Selected text >>

Re: [RFC 0/1] add support for reclaiming priorities per mem cgroup

From: Minchan Kim
Date: Wed Mar 22 2017 - 01:21:01 EST


On Wed, Mar 22, 2017 at 01:41:17PM +0900, Minchan Kim wrote:
> Hi Tim,
>
> On Tue, Mar 21, 2017 at 10:18:26AM -0700, Tim Murray wrote:
> > On Sun, Mar 19, 2017 at 10:59 PM, Minchan Kim <minchan@xxxxxxxxxx> wrote:
> > > However, I'm not sure your approach is good. It seems your approach just
> > > reclaims pages from groups (DEF_PRIORITY - memcg->priority) >= sc->priority.
> > > IOW, it is based on *temporal* memory pressure fluctuation sc->priority.
> > >
> > > Rather than it, I guess pages to be reclaimed should be distributed by
> > > memcg->priority. Namely, if global memory pressure happens and VM want to
> > > reclaim 100 pages, VM should reclaim 90 pages from memcg-A(priority-10)

Records provided >>
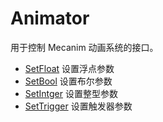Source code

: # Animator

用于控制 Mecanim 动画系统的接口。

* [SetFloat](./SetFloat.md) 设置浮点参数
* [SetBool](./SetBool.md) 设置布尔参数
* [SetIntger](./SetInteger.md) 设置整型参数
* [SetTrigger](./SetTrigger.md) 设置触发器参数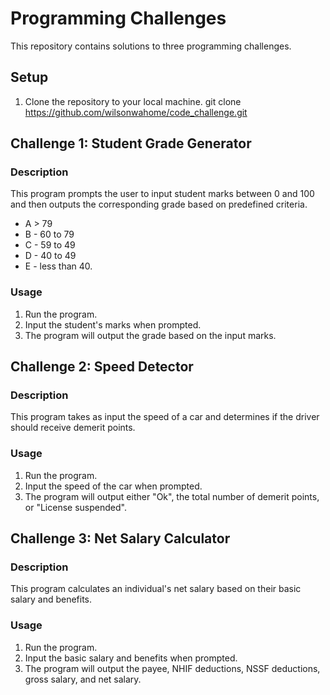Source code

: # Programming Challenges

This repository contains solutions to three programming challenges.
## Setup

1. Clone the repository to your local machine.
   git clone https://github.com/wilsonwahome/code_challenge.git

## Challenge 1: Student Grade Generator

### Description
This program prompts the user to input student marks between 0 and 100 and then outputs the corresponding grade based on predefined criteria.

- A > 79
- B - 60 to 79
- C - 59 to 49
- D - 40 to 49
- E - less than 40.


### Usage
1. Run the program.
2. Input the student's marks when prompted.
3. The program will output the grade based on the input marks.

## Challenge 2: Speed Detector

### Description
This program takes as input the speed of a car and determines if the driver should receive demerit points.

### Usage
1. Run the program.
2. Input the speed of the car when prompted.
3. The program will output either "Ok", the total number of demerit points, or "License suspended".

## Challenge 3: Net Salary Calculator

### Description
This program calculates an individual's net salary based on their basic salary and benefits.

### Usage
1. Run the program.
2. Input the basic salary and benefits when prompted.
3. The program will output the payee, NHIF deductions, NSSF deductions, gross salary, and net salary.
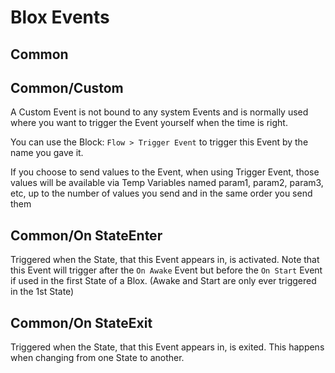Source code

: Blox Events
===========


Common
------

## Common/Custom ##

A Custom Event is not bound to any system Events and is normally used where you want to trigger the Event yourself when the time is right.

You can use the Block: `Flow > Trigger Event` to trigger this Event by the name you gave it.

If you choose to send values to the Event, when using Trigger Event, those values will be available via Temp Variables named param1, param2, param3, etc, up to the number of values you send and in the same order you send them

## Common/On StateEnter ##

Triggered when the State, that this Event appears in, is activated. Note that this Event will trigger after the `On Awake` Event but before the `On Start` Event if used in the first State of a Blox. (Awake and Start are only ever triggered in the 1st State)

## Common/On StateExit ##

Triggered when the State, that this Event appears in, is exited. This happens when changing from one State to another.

Task statement >> Copy word for word the stretch of the mailing-list reply from "On Wed, Mar" through "memcg->priority) >= sc->priority.".

Response to this task >>
On Wed, Mar 22, 2017 at 01:41:17PM +0900, Minchan Kim wrote:
> Hi Tim,
>
> On Tue, Mar 21, 2017 at 10:18:26AM -0700, Tim Murray wrote:
> > On Sun, Mar 19, 2017 at 10:59 PM, Minchan Kim <minchan@xxxxxxxxxx> wrote:
> > > However, I'm not sure your approach is good. It seems your approach just
> > > reclaims pages from groups (DEF_PRIORITY - memcg->priority) >= sc->priority.